White House Settles On Reconciliation For Infrastructure

Written by SK Ashby

The Biden administration has tried to avoid using the R-word to the extent possible because they knew that congressional Republicans would give them no choice in any case, but now they're being less coy about it.

Republicans declared Biden's "Build Back Better" spending proposal dead on arrival and that has given the White House all the political cover they need to start making plans for using budget reconciliation to bypass Republican opposition.

Sources in the White House who spoke to Bloomberg say they're well aware that waiting for Republicans to agree to something means it will never pass.

Biden’s aides and allies believe that just trying to persuade congressional Republicans to support what he calls a jobs plan is the strategy of a bygone era. Barack Obama’s presidency took that tack, when bipartisan negotiations over the Affordable Care Act with GOP lawmakers proved fruitless.

While Biden says he’s happy to work with Republicans, listen to their ideas and make adjustments, the White House doesn’t want to let the GOP slow or water down Democrats’ sweeping policy agenda. One White House official said the president is a realist about what happened during the Obama years as well as about the internal dynamics of the GOP in Washington and the pressures its individual members face.

With the benefit of hindsight and a decade of separation in time, it's very easy to say that President Obama made some strategic mistakes when he tried to pass his policy proposals, but that leaves a very large elephant in the room and I don't mean the Republican party.

President Obama was held to entirely different standards than any other president because he was the first black president. The political press, lawmakers, and a larger share of the public viewed virtually all of Obama's policies and rhetoric through a tinted lens that isn't applied to President Biden. The fact is Biden is an old white man and most of the GOP's racialized anti-government spending playbook won't work on him.

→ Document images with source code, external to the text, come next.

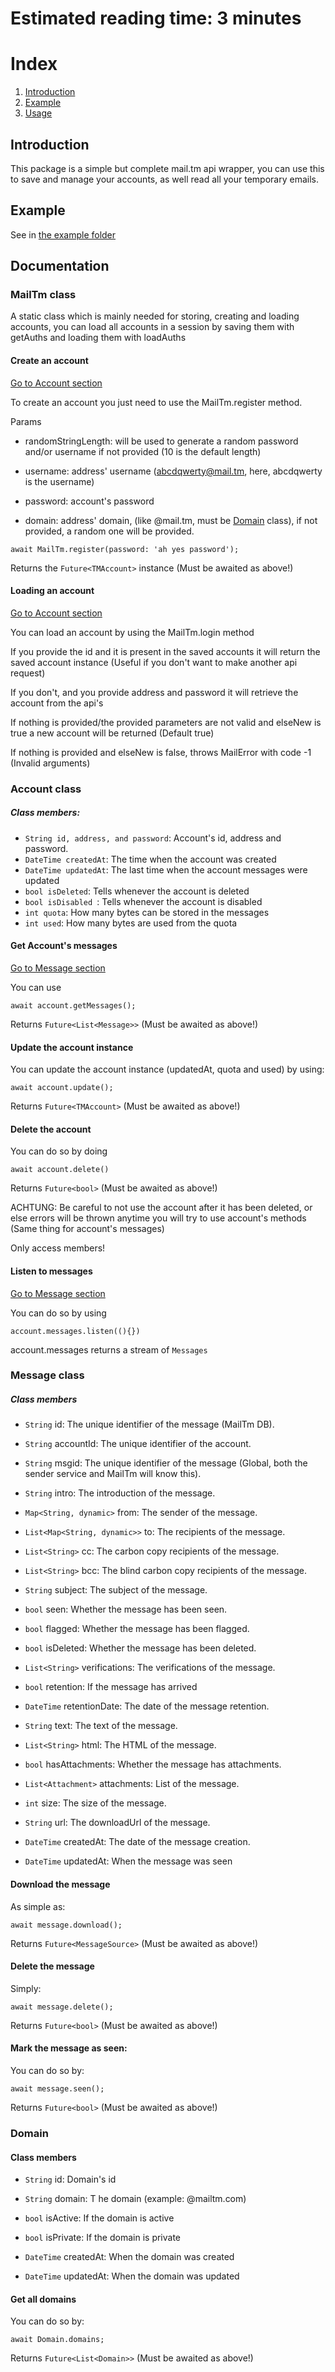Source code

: # Estimated reading time: 3 minutes
# Index
1. [Introduction](#Introduction)
1. [Example](#example)
1. [Usage](#usage)

## Introduction
This package is a simple but complete mail.tm api wrapper, you can use this to save and manage your accounts, as well read all your temporary emails.

## Example
See in [the example folder](example/)

## Documentation

### MailTm class
A static class which is mainly needed for storing, creating and loading accounts, you can load all accounts in a session by saving them with getAuths and loading them with loadAuths

#### Create an account


[Go to Account section](#accounts)


To create an account you just need to use the MailTm.register method.

Params

- randomStringLength: will be used to generate a random password and/or username if not provided (10 is the default length)

- username: address' username (abcdqwerty@mail.tm, here, abcdqwerty is the username)
- password: account's password

- domain: address' domain, (like @mail.tm, must be [Domain](#domain) class), if not provided, a random one will be provided.

``await MailTm.register(password: 'ah yes password');``

Returns the ``Future<TMAccount>`` instance (Must be awaited as above!)

#### Loading an account

[Go to Account section](#accounts)

You can load an account by using the MailTm.login method

If you provide the id and it is present in the saved accounts it will return the saved account instance (Useful if you don't want to make another api request)

If you don't, and you provide address and password it will retrieve the account from the api's

If nothing is provided/the provided parameters are not valid and elseNew is true a new account will be returned (Default true)

If nothing is provided and elseNew is false, throws MailError with code -1 (Invalid arguments)

### Account class

##### Class members:

- ``String id, address, and password``: Account's id, address and password.
- ``DateTime createdAt``: The time when the account was created
- ``DateTime updatedAt``: The last time when the account messages were updated 
-  ``bool isDeleted``: Tells whenever the account is deleted
-  ``bool isDisabled ``: Tells whenever the account is disabled
-  ``int quota``: How many bytes can be stored in the messages
-  ``int used``: How many bytes are used from the quota


#### Get Account's messages

[Go to Message section](#messages)

You can use 

``await account.getMessages();``

Returns ``Future<List<Message>>`` (Must be awaited as above!)


#### Update the account instance

You can update the account instance (updatedAt, quota and used) by using:

``await account.update();``

Returns ``Future<TMAccount>`` (Must be awaited as above!) 

#### Delete the account

You can do so by doing 

``await account.delete()``

Returns ``Future<bool>`` (Must be awaited as above!) 

ACHTUNG: Be careful to not use the account after it has been deleted, or else errors will be thrown anytime you will try to use account's methods (Same thing for account's messages)

Only access members! 


#### Listen to messages

[Go to Message section](#messages)

You can do so by using

``account.messages.listen((){})``

account.messages returns a stream of ``Messages``

### Message class

##### Class members

  - ``String`` id: The unique identifier of the message (MailTm DB).

  - ``String`` accountId: The unique identifier of the account.

  - ``String`` msgid: The unique identifier of the message (Global, both the sender service and MailTm will know this).

  - ``String`` intro: The introduction of the message.

  - ``Map<String, dynamic>`` from: The sender of the message.

  - ``List<Map<String, dynamic>>`` to: The recipients of the message.

  - ``List<String>`` cc: The carbon copy recipients of the message.

  - ``List<String>`` bcc: The blind carbon copy recipients of the message.

  - ``String`` subject: The subject of the message.

  - ``bool`` seen: Whether the message has been seen.

  - ``bool`` flagged: Whether the message has been flagged.

  - ``bool`` isDeleted: Whether the message has been deleted.

  - ``List<String>`` verifications: The verifications of the message.

  - ``bool`` retention: If the message has arrived

  - ``DateTime`` retentionDate: The date of the message retention.

  - ``String`` text: The text of the message.

  - ``List<String>`` html: The HTML of the message.

  - ``bool`` hasAttachments: Whether the message has attachments.

  - ``List<Attachment>`` attachments: List of the message.

  - ``int`` size: The size of the message.

  - ``String`` url: The downloadUrl of the message.

  - ``DateTime`` createdAt: The date of the message creation.

  - ``DateTime`` updatedAt: When the message was seen

#### Download the message

As simple as:

``await message.download();``

Returns ``Future<MessageSource>`` (Must be awaited as above!)

#### Delete the message

Simply: 

``await message.delete();``

Returns ``Future<bool>`` (Must be awaited as above!)


#### Mark the message as seen:

You can do so by:

``await message.seen();``

Returns ``Future<bool>`` (Must be awaited as above!)


### Domain

#### Class members

  - ``String`` id: Domain's id

  - ``String`` domain: T  he domain (example: @mailtm.com)

  - ``bool`` isActive: If the domain is active

  - ``bool`` isPrivate: If the domain is private

  - ``DateTime`` createdAt: When the domain was created

  - ``DateTime`` updatedAt: When the domain was updated
  
#### Get all domains

You can do so by:

``await Domain.domains;``

Returns ``Future<List<Domain>>`` (Must be awaited as above!)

The Biden White House is reportedly planning to build public support for this massive spending bill while more or less ignoring the congressional GOP, but that was never a realistic option for the Obama White House. They tried that and it didn't work because the president was black. The simple fact that Biden is white makes me more confident that his proposal will eventually pass and become law.

It doesn't mean Biden is or will be a better president at the end of the day, but the reality of American racism may allow him to accomplish more things.